Comment by tpmoney
19 hours ago
Of course there is a line. And everything we know about how AI models work points to them being on the ‘wc’ side of the line
19 hours ago
Of course there is a line. And everything we know about how AI models work points to them being on the ‘wc’ side of the line
Not the way I see it.
The argument that GPL code is a tiny minority of what's in the model makes no sense to me. (To be clear, you're not making this argument.) One book is a tiny minority of an entire library, but that doesn't mean it's fine to copy that book word for word simply because you can point to a Large Library Model that contains it.
LLMs definitely store pretty high-fidelity representations of specific facts and procedures, so for me it makes more sense to start from the gzip end of the slope and slide the other way. If you took some GPL code and renamed all the variables, is that suddenly ok? What if you mapped the code to an AST and then stored a representation of that AST? What if it was a "fuzzy" or "probabilistic" AST that enabled the regeneration of a functionally equivalent program but the specific control flow and variable names and comments are different? It would be the analogue of (lossy) perceptual coding for audio compression, only instead of "perceptual" it's "functional".
This is starting to look more and more like what LLMs store, though they're actually dumber and closer to the literal text than something that maintains function.

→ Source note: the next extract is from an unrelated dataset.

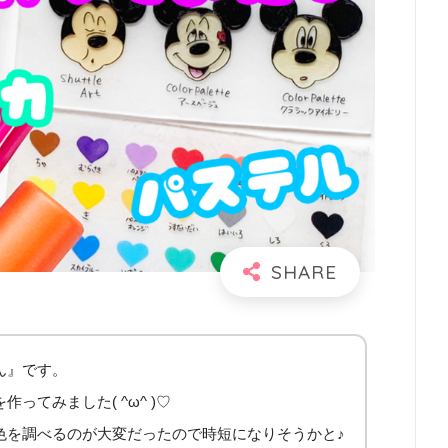
ん』です。
ってみました( ^ω^ )♡
色を調べるのが大変だったので時短になりそうかと♪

It also feels a lot closer to 'gzip' than 'wc', imho.
> LLMs definitely store pretty high-fidelity representations of specific facts and procedures
Specific facts and procedures are explicitly NOT protected by copyright. That's what made cloning the IBM BIOS legal. It's what makes emulators legal. It's what makes the retro-clone RPG industry legal. It's what made Google cloning the Java API legal.
> If you took some GPL code and renamed all the variables, is that suddenly ok?
Generally no, not sufficiently transformative.
> What if you mapped the code to an AST and then stored a representation of that AST?
Generally no, binary distribution of software is considered a violation of copyright.
> What if it was a "fuzzy" or "probabilistic" AST that enabled the regeneration of a functionally equivalent program but the specific control flow and variable names and comments are different?
This starts to get a lot fuzzier. De-compilation is legal. Creating programs that are functionally identical to other programs is (generally) legal. Creating an emulator for a system is legal. Copyright protects a specific fixed expression of a creative idea, not the idea itself. We don't want to live in the world where Wine is a copyright violation.
> This is starting to look more and more like what LLMs store, though they're actually dumber and closer to the literal text than something that maintains function.
And yet, so far no one has brought a legal case against the AI companies for being able to extract their copyright protected material from the models. The few early examples of that happening are things that model makers explicitly attempt to train out of their models. It's unwanted behavior that is considered a bug, not a feature. Further the fact that a machine is able to violate copyright does not in and of itself make the machine itself a violation of copyright. See also Xerox machines, DeCSS, Handbrake, Plex/Jellyfin, CD-Rs, DVRs, VHS Recorders etc.
> Specific facts and procedures are explicitly NOT protected by copyright.
No argument there, and I'm grateful for the limits of copyright. That part was only for describing what LLM weights store -- just because the literal text is not explicitly encoded doesn't mean that facts and procedures aren't.
> Copyright protects a specific fixed expression of a creative idea, not the idea itself.
Right. Which is why it's weird to talk about the weights being derivative works. Weird but perhaps not wrong: if you look at the most clear-cut situation where the LLM is able to reproduce a big chunk of input bit-for-bit, then the fact that its basis of representation is completely different doesn't feel like it matters much. An image that is lossily compressed, converted to a bitstream, and encoded in DNA is very very different than the input, but if an image can be recovered that is indistinguishable or barely distinguishable from the original, I'd still call that copying and each intermediate step a significant but irrelevant transformation.
> This starts to get a lot fuzzier. De-compilation is legal.
I'm less interested in what the legal system is currently capable of concluding. I personally don't think the laws have caught up to the present reality, so present-day legality isn't the crucial determinant in figuring out how things "ought" to work.
If an LLM is completely incapable of reproducing input text verbatim, yet could become so through targeted ablation (that does not itself incorporate the text in question!), then does it store that text or not?
I'm not sure why I'm even debating this, other than for intellectual curiosity. My opinion isn't actually relevant to anyone. Namely: I think the general shape of how this ought to work is pretty straightforward and obvious, but (1) it does not match current legal reality, and more importantly, (2) it is highly inconvenient for many stakeholders (very much including LLM users). Not to mention that (3) although the general shape is pretty clear in my head, it involves many many judgement calls such as the ones we've been discussing here, and the general shape of how it ought to work isn't going to help make those calls.